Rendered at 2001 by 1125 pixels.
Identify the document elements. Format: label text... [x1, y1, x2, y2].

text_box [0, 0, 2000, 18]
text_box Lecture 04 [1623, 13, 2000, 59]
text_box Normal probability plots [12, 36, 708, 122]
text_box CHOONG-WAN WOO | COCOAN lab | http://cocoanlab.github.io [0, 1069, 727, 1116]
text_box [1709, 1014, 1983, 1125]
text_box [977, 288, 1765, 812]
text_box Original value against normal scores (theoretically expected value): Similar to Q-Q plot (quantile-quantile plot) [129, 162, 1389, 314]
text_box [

• • •

What to do
Repeat the records above in full, word for word.

Output of the exercise
Rendered at 2001 by 1125 pixels.
Identify the document elements. Format: label text... [x1, y1, x2, y2].

text_box [0, 0, 2000, 18]
text_box Lecture 04 [1623, 13, 2000, 59]
text_box Normal probability plots [12, 36, 708, 122]
text_box CHOONG-WAN WOO | COCOAN lab | http://cocoanlab.github.io [0, 1069, 727, 1116]
text_box [1709, 1014, 1983, 1125]
text_box [977, 288, 1765, 812]
text_box Original value against normal scores (theoretically expected value): Similar to Q-Q plot (quantile-quantile plot) [129, 162, 1389, 314]
text_box [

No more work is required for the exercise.